Wednesday, December 2, 2009

Fortune Cookie

There's an old superstition that says if you open your fortune cookie and the paper is blank, it means you're going to die.

And that would be entirely true.  You are going to die, or failing that, you're going to be the first person in the history of the world to live forever, and how likely is that?  I mean, seriously.

I don't know why I was thinking about fortune cookies, it just occured to me because, after all, I did get a blank fortune once.  It was about twenty years ago, but I do remember that the children were all quite impressed and watched me with great interest for weeks.

Apparently because they expected my death to be somewhat spectacular, and they didn't want to miss it.  They got on the school bus saying things like, "Promise you won't die before I get home!"  Not tearfully, like they might miss me if I was gone.  More like with intent interest, like I was a science project and I might go bad while they were away.

After weeks had passed and I hadn't died they got kind of tired of the whole thing and moved on to more reliable interests.  You know, they went back to making the goats faint and trying to string the baby up as a horse thief while playing Old West.

So, either my blank fortune meant I was going to die but it hasn't happened yet, or God was trying to give me a hint that I was going to have the most boring future imaginable and did I really want to go on.  Or God had already met the Sergeant and knew he was in my future and it was only a matter of time before I obstructed justice and went to prison, so why bother writing it down for the fortune cookie?

I did go to court and it turns out the judge is the nicest man you ever met.  He does not yell at all, which I was very grateful for because you know how badly that yelling thing usually ends up--it's either me and the coumadin and a boxcutter, or an emergency visit to the therapist and frankly, neither one is all that fun.

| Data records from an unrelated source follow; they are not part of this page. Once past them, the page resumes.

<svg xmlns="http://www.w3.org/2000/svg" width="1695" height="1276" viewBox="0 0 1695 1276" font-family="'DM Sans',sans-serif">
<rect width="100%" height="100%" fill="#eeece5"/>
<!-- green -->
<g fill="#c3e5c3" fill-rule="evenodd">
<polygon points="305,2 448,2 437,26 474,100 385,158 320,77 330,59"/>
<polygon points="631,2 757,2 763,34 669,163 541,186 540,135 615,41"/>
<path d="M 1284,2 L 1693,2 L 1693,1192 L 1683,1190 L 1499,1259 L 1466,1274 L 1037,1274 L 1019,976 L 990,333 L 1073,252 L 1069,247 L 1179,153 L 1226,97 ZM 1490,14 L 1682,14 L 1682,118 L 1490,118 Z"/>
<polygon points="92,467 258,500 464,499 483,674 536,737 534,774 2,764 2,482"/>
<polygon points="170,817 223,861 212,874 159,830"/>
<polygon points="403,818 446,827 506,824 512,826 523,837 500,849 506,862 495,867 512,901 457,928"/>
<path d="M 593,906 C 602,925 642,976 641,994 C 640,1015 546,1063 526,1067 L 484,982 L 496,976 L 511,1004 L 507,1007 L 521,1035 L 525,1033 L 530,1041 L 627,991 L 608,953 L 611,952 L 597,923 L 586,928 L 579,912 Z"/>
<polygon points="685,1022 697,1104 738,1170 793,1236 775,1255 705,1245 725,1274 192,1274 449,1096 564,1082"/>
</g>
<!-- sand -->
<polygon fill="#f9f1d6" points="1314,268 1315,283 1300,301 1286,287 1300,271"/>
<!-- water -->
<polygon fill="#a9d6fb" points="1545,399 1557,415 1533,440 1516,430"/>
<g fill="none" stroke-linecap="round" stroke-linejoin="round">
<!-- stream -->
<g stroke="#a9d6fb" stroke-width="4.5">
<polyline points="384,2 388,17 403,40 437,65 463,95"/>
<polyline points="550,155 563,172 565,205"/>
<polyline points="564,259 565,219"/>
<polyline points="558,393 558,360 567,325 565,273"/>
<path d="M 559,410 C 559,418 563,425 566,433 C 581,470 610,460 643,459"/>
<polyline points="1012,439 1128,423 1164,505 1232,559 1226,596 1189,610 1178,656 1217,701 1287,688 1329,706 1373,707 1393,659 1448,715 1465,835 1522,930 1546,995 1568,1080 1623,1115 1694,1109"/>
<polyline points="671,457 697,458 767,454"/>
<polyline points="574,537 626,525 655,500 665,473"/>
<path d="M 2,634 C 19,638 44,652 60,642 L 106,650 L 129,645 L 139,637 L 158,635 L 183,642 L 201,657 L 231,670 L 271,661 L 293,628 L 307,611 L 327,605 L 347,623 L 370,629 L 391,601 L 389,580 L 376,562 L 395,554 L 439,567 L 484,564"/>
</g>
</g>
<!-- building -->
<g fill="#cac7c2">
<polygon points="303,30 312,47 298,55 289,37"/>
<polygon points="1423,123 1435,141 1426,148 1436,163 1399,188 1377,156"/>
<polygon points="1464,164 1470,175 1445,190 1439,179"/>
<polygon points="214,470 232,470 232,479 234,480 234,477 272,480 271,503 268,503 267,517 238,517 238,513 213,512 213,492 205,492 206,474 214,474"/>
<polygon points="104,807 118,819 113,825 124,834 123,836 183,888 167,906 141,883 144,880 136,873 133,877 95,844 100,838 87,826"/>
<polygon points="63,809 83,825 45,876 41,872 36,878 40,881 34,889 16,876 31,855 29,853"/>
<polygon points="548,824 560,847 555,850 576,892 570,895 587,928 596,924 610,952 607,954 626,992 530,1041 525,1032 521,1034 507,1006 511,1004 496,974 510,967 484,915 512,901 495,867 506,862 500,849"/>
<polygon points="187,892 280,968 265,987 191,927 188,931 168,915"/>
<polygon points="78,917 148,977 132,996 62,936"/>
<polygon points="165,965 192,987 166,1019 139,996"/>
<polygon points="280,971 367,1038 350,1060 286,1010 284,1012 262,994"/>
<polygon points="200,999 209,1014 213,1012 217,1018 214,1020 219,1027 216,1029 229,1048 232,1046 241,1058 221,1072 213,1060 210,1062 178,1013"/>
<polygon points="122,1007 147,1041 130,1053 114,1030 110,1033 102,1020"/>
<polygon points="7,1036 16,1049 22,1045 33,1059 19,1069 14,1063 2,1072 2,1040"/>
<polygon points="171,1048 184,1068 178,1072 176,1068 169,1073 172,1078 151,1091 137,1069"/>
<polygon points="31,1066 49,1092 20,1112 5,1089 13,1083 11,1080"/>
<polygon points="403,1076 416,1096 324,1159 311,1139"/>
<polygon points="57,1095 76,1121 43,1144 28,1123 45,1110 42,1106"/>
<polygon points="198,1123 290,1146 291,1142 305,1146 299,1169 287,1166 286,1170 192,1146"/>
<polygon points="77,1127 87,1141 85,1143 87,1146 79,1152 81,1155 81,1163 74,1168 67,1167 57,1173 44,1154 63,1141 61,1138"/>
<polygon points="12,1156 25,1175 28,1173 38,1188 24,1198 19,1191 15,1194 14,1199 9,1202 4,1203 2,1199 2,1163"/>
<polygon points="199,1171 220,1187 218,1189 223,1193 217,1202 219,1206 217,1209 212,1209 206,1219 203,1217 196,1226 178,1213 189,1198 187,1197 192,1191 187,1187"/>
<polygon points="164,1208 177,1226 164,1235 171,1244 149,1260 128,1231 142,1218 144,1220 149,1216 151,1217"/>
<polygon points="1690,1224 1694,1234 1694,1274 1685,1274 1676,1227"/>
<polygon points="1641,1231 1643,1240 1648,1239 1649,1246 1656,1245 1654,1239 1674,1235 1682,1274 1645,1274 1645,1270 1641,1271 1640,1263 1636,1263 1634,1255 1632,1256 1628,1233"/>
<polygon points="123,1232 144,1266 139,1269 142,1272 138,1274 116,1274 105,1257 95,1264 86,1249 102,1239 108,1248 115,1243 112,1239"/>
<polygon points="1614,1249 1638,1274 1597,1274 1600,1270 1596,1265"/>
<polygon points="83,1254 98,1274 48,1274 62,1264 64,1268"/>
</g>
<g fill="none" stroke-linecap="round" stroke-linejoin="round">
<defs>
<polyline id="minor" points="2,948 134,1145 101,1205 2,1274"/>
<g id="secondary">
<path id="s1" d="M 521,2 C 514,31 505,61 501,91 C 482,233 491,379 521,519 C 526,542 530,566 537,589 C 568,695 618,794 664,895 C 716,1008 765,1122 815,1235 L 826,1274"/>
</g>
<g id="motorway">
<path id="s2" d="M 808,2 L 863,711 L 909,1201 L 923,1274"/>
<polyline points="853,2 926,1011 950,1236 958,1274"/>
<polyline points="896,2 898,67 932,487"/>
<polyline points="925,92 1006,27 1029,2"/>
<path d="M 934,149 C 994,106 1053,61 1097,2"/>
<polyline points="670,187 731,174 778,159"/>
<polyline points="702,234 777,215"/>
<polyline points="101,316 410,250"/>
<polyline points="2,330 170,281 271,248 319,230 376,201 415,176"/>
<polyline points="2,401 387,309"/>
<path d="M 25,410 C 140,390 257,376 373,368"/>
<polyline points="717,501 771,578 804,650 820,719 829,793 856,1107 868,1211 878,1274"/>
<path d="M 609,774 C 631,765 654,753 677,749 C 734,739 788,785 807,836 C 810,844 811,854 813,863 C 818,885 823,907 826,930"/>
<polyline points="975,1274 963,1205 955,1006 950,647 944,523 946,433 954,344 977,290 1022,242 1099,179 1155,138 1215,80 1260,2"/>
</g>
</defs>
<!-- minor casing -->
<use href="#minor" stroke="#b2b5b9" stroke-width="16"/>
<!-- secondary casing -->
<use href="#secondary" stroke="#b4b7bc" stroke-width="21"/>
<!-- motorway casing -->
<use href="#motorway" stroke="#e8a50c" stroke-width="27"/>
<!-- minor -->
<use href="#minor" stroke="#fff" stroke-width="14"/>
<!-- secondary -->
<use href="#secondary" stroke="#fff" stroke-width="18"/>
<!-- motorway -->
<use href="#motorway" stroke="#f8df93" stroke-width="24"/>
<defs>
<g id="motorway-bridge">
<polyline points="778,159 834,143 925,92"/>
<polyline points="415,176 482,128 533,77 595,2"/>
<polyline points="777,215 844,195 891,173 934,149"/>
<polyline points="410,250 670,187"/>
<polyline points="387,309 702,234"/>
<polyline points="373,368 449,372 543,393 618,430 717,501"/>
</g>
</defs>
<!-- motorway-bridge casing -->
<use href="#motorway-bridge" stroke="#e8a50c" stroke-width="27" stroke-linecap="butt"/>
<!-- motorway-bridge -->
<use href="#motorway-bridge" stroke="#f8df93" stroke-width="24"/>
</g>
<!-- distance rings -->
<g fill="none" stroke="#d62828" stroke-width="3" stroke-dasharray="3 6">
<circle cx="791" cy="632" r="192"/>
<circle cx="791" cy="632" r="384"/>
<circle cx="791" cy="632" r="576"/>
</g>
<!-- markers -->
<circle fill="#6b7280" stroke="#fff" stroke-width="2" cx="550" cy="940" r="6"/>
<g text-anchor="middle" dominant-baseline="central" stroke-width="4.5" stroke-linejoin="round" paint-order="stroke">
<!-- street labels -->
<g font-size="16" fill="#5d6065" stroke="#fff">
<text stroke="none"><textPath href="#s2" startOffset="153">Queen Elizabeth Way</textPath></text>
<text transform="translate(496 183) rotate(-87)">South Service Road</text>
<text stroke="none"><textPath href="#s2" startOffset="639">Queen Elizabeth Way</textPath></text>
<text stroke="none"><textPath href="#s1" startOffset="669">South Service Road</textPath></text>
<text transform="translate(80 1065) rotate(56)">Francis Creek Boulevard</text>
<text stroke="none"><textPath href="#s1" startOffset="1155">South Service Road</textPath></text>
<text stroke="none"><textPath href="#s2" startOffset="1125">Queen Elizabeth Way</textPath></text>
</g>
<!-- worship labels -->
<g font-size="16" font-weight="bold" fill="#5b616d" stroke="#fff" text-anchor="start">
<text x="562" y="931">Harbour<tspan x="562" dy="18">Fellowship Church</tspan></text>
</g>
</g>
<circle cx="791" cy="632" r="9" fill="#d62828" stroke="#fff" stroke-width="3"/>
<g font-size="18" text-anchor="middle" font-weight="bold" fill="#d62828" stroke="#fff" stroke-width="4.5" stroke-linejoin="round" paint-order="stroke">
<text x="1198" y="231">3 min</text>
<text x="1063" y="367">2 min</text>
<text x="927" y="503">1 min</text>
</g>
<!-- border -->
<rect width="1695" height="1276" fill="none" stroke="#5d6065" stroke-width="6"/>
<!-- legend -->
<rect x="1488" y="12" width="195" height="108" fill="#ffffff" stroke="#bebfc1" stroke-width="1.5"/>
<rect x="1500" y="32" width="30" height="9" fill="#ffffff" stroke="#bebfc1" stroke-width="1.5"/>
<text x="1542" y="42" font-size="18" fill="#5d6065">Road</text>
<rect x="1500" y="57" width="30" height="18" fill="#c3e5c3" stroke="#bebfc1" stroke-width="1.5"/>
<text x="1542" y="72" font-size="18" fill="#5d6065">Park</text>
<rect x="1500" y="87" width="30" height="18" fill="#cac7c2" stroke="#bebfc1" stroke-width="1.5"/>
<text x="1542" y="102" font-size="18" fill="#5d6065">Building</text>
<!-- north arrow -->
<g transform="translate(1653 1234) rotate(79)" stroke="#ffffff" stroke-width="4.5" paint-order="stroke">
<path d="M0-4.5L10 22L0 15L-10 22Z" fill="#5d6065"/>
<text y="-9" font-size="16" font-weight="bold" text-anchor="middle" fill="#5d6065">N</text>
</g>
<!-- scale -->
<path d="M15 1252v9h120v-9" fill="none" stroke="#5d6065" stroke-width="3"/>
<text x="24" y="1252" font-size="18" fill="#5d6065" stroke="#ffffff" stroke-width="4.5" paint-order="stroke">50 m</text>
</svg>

I have to go back on account of I didn't have an attorney and the judge is very nice like that, he wants you to have every chance, really.  Or possibly he got tired of listening to two hour long rambling accounts of how it all went wrong but was not really the person's fault, and a lawyer can get it said in three sentences or less.

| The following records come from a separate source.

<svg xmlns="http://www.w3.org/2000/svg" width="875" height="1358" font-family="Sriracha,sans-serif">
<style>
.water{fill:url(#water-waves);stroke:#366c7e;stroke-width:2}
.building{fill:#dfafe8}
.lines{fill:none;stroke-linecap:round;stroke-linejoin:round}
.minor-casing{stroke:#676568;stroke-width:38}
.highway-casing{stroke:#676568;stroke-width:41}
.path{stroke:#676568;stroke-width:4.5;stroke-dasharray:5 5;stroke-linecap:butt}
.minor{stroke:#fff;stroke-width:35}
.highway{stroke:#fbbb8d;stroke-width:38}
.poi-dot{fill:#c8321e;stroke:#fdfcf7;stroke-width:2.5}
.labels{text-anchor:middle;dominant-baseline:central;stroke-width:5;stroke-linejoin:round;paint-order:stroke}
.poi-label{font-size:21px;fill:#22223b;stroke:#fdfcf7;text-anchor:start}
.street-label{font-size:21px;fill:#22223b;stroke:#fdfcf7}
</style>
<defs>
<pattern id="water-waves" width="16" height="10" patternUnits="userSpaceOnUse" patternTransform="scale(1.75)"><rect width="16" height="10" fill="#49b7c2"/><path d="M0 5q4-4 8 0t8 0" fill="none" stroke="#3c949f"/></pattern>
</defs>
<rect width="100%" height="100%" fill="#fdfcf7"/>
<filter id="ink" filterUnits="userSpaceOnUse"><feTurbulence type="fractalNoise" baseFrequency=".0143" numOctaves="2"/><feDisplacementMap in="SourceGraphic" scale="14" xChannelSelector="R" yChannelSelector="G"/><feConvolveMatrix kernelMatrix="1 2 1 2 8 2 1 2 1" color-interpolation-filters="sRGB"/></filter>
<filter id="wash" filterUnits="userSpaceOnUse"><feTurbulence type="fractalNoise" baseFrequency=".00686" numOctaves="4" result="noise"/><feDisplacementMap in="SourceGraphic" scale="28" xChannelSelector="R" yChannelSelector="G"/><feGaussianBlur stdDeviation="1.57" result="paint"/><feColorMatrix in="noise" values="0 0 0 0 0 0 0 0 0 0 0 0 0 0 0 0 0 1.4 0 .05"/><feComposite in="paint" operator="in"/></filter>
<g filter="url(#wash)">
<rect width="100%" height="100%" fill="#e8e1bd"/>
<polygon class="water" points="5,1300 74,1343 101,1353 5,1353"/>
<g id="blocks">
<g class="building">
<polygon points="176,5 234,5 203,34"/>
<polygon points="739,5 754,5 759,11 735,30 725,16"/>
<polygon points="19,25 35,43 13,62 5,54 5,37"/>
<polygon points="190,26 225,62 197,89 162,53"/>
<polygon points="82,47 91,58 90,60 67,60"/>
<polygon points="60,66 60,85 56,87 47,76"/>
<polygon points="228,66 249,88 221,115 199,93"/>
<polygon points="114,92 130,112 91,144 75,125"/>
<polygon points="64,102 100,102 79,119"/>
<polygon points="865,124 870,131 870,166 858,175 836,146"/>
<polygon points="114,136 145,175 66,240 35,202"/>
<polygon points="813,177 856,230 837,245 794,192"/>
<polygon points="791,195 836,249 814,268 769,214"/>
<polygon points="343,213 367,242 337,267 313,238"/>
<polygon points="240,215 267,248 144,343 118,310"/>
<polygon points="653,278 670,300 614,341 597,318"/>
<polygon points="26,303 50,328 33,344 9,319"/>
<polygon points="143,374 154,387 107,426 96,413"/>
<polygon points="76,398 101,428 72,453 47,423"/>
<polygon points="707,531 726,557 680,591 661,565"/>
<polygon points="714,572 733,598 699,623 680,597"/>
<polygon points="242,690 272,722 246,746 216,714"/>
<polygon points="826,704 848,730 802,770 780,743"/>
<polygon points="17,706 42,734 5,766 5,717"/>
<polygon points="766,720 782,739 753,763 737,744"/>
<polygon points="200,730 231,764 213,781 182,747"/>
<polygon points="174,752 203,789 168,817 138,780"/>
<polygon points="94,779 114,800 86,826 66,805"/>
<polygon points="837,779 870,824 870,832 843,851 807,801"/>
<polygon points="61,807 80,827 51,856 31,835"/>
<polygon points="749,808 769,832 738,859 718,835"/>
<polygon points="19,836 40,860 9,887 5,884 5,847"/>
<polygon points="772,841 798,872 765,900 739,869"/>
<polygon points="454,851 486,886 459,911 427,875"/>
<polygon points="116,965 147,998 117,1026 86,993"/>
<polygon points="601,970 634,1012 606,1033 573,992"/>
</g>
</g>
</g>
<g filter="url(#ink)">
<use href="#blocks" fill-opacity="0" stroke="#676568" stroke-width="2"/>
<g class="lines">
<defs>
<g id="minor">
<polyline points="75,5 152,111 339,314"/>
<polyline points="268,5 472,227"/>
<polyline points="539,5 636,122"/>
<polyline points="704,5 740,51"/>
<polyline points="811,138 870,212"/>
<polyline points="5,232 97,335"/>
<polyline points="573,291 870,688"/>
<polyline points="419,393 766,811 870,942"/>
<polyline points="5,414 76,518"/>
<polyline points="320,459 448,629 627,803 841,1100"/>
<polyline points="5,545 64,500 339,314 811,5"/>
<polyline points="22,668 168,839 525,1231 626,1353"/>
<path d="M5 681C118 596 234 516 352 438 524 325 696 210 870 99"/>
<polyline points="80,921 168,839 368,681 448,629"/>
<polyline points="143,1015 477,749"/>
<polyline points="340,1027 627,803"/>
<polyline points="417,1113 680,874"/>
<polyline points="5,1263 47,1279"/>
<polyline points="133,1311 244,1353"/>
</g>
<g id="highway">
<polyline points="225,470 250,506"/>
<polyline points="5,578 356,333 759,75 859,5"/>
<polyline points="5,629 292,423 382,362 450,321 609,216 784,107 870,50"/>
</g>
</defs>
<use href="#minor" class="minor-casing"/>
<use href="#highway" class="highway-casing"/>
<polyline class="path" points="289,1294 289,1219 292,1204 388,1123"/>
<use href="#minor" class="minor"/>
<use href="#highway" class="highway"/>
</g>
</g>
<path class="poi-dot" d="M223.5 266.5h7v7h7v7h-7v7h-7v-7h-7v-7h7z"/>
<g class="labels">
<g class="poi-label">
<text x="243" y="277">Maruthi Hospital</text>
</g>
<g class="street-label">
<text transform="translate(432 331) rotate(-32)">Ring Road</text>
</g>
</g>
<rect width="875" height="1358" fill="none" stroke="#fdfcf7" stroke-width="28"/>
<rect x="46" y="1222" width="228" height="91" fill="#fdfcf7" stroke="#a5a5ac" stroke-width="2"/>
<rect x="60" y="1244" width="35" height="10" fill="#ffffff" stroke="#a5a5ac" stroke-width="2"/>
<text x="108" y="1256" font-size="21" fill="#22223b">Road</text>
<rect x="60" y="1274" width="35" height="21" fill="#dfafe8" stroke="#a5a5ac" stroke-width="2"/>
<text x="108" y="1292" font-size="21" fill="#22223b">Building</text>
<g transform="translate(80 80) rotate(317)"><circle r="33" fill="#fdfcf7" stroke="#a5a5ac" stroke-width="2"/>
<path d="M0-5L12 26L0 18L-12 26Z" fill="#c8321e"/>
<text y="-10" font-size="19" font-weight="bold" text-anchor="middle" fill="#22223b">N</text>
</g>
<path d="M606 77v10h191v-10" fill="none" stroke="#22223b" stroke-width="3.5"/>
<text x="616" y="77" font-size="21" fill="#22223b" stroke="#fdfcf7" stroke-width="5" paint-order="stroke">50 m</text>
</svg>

But either way, he's a gentleman, so I don't care.

The public defender people said they would like to help me, but really I am too rich and so they can't.  They have obviously never been introduced to my $900 light bill and my husband who has that lecture on why we will never retire.

But it's good to know that on paper, at least, we are tremendously successful and would someone kindly inform the neighbors, because I am pretty sure they don't know it, yet.

So, anyway, I suspect that in the final analysis I will end up being represented by Bill the Lawyer who got his Juris Doctorate from the same place I got my clergy certification, and who probably lied about passing the bar.  Or he just didn't know that walking past the Iron Horse was not "passing the bar" in any official capacity.

I'm thinking I'll probably get the death penalty.

Of course, that will nicely do away with the need for the overdose of coumadin and the boxcutter, so it's all good, really.  Also, it will not be ALL MY FAULT and I am damned sick and tired of everything being all my fault, so I can't say as I would mind all that much.

It is some consolation to know that Emma is also in the doghouse over the "all my fault" thing, as it seems her parents get right irate if she flips the walker with Ada in it, thus resulting in a concussion.  Also, locking the new kitty in the microwave, climbing in the dryer to hide and using one's Suzy Homemaker broom to sweep the cat box.

I believe it is only a matter of time before she offends the sensibilities of some Deputy and ends up in the cell next to mine.  And I look forward to it, because confining Emma is likely to be the last thing they ever do before building a new prison and getting all the inmates back from the Grand Caymans.

Ah well, there is hope for me and Em, yet.  I have great confidence in things coming right in the end,

The mills of God grind slowly, but they grind exceedingly fine, you know.  Be advised, power of any kind incurs a comensurate amount of responsibility.  If one were to forget that, and not exercise power judiciously, well.

I would not like to be the one explaining THAT to the Judge.  And I don't mean the one sitting in the courtroom, either.  As Harry Potter said to Lord Voldemort, try for some remorse, it's your only hope.